6-1 Accurate Evaluation of the Fuel Failure Limit

-Improved Application of NSRR Test Data to Power Reactor Conditions-

Fig.6-3 Radial cladding temperature profiles

Fig.6-3 Radial cladding temperature profiles

Radial cladding temperature profiles at the same displacement are shown for two different power pulse widths. With a wide pulse, the crack tip temperature and consequently the local ductility increase. Hence, further crack growth is suppressed.

 

Fig.6-4 Estimation of the fuel failure limit considering the power pulse width and temperature conditions

Fig.6-4 Estimation of the fuel failure limit considering the power pulse width and temperature conditions

Evolution of the mechanical state is shown as a function of the crack tip temperature. The anticipated failure limit for a wide pulse is obtained as the intersection of the evolution curve with the linearly estimated failure criterion based on the NSRR test data.

Nuclear reactors must be safe, even if an accident occurs. One of the accidents assumed for safety design confirmation is the reactivity initiated accident (RIA), which is a power excursion typically caused by control rod ejection. To determine whether fuel rods fail in RIAs, fuel failure criteria based on experimental data from the Nuclear Safety Research Reactor (NSRR) are used in Japan. Pulse power operation, which produces high power for a short time, enables RIA simulation tests, but the pulse power has a shorter time width and a higher power peak than those anticipated in power reactors. In addition, RIAs in power reactors are assumed to occur at a high temperature (ca. 280 °C), but most of the NSRR test data were obtained at room temperature (20 °C). Despite these differences in the test conditions, the NSRR data have been directly applied to the safety criteria, because the differences lead to conservative results. However, quantification of the conservativeness and failure limit in power reactors is necessary for evaluating the accurate safety margin of the present safety criteria.

Therefore, we developed a procedure for converting the fuel failure limits obtained from the NSRR tests to those under power reactor conditions by utilizing the accumulated knowledge on fuel failure and recently obtained data at 280 °C (Topic 6-1, JAEA R&D Review 2010).
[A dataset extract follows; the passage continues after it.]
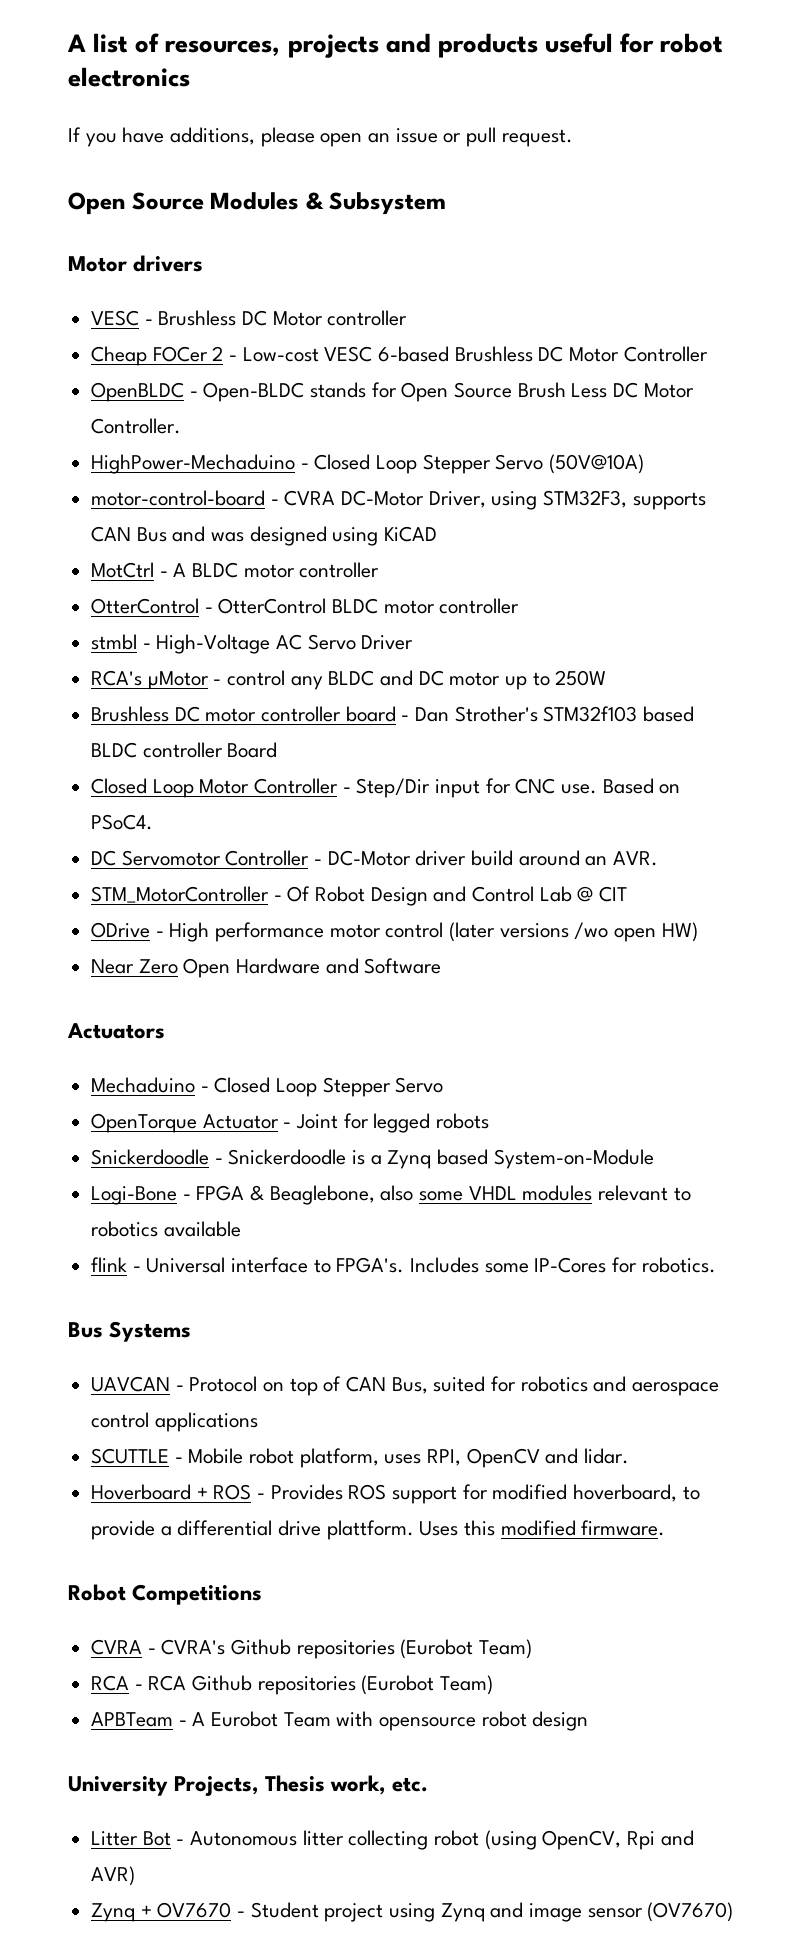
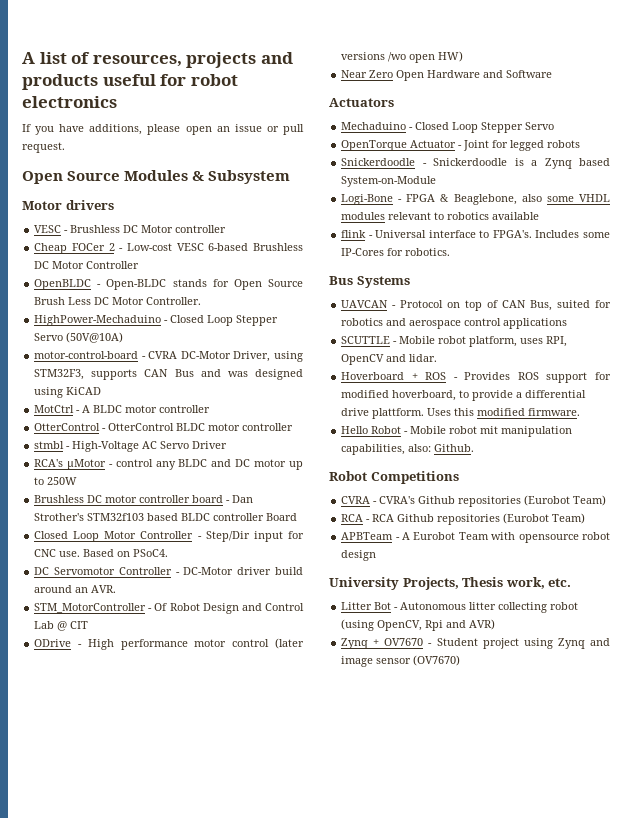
(666, 1528) none -> [341,426,573,437] [341,444,475,455] // Hello Robot - Mobile robot mit manipulation capabilities, also: Github.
On the cladding tube of long-term used fuel rods, the outer surface is oxidized and a layer with dense hydride precipitation, so-called hydride rim, is formed. Our previous studies clarified that cladding cracks are generated from the surface into the hydride rim owing to pellet thermal expansion in an RIA, and the crack begins growing further when the mechanical state at the crack tip exceeds a certain limit and finally penetrates.

In this study, we calculated the cladding deformation and temperature during an RIA (Fig.6-3) and determined the evolution of the mechanical state at the crack tip. In addition, we estimated the failure criterion from the NSRR test data for room and high temperatures. Finally, we evaluated the fuel failure limit for the wide power pulse (Fig.6-4). This procedure reflects the mechanism in which the pulse width affects the crack tip temperature, local ductility, crack growth conditions, and finally the fuel failure limit and enables conversion of the NSRR test data for power reactors and improvement of the safety criteria with an accurately evaluated safety margin.

This study was performed using data from experiments sponsored by the Secretariat of the Nuclear Regulation Authority (former the Nuclear and Industrial Safety Agency, the Ministry of Economy, Trade and Industry of Japan).